William Beard (24 April 1772 – 9 January 1868) was a British bone collector.

==Life==
He was the son of a farmer at Banwell, Somerset, was born on 24 April 1772.
He received such education as the parish clerk, who was also the schoolmaster of the village, could give him. Like his father, he worked on the land. He married and bought a small estate, which he farmed himself.

Excited by the tradition that Banwell Hill contained a large cavern, he persuaded two miners to join him (September 1824) in sinking a shaft.
At a depth of about 100 feet they came to a stalactite cave. While making a second opening lower down the side of the hill, in order to form a better approach to this cave, he discovered a smaller cavern containing animal bones.
With some help procured for him by the Bishop of Bath and Wells (G. H. Law), to whom the land belonged, Beard dug out the cavern, and found among the debris a number of bones of the bear, buffalo, reindeer, wolf, etc. Captivated with his discovery, he let his land, and spent all his time in searching for bones and putting them together.

He acted as guide to the many visitors who came to see the cavern and the bones he collected. He soon learned something of the scientific importance of his discoveries, and became an eager collector of the contents of the bone-caves of the neighbourhood, at Hutton, Bleadon, and Sandford. He died on 9 January 1868, in his ninety-sixth year.

==Assessment and legacy==
He was a reserved man, of quaint manners, and with a high opinion of his own skill.
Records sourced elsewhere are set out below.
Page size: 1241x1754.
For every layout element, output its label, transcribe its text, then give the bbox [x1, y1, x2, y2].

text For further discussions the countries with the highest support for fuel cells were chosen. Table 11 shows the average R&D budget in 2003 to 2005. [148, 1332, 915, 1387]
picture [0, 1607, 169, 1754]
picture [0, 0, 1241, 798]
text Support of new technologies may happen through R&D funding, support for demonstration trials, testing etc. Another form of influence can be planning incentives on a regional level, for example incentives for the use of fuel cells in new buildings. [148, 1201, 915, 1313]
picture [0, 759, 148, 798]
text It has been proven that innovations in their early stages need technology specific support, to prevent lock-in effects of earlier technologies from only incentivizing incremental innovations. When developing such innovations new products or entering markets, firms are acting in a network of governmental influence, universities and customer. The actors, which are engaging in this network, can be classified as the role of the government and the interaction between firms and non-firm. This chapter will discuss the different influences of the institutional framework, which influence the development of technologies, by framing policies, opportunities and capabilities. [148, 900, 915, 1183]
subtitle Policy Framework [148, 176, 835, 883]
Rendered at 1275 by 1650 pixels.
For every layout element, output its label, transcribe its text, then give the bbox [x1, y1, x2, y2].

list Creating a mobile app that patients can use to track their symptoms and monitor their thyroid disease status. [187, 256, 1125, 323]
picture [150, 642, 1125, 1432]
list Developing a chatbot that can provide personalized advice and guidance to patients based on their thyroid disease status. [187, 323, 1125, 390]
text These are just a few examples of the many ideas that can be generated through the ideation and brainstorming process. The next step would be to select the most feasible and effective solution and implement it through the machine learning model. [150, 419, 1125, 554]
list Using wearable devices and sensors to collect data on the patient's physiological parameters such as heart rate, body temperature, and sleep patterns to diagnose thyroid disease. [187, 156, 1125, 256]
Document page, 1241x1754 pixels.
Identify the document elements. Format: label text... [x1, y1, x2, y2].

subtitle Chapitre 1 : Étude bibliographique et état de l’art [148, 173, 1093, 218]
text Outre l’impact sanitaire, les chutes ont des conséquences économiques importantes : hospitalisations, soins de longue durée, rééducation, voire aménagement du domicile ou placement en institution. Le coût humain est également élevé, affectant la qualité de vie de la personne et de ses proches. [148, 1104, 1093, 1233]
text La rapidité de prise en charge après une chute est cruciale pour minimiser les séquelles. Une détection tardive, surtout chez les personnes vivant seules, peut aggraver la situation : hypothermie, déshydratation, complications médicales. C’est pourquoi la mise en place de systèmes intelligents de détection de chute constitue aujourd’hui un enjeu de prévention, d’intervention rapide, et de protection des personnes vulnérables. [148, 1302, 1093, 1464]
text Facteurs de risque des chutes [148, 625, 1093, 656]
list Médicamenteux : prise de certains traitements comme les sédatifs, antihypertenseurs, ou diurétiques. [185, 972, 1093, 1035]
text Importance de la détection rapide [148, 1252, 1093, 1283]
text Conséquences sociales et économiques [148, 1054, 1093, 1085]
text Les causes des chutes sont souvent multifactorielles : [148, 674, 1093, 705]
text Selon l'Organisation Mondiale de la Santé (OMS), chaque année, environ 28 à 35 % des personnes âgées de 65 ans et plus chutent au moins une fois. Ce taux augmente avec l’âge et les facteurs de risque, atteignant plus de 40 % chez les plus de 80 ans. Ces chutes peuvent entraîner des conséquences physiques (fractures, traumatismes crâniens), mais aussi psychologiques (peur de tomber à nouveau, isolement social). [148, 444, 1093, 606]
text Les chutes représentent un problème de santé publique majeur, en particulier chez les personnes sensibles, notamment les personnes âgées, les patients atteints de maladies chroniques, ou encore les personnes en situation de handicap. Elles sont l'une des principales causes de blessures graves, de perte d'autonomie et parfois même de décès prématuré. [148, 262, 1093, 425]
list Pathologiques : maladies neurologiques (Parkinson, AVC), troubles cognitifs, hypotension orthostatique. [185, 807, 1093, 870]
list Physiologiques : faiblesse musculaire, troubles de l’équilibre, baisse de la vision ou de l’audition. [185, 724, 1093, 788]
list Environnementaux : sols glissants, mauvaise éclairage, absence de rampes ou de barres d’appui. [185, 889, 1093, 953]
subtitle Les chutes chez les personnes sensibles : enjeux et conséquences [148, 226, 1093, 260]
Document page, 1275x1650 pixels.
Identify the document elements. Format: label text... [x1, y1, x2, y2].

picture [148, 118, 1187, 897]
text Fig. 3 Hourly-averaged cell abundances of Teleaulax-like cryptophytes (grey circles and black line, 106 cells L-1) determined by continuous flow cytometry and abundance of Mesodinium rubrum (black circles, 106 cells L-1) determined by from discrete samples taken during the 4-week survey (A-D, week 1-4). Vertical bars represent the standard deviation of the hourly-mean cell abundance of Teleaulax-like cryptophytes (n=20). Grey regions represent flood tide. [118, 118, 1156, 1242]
The nickname of the "Professor" given him by the bishop pleased him, and he was generally called by it. He retained his bodily and mental activity almost to the day of his death. He was a small man, of short stature and light build. There is a bust of him in Banwell churchyard, and an engraving representing him at the age of seventy-seven in Rutter's Delineations of Somersetshire.

His collection of bones was bought by the Somersetshire Archæological and Natural History Society, and went to the Museum of Somerset at Taunton Castle. It included a large number of bones of Felis spelæa, found in England.

Beard kept as much relevant material as he could find of a specimen from a specific site, and he records of where it had come from. The other major collection of the time that passed to the Museum of Somerset consisted of "cabinet" specimens, without records of origin.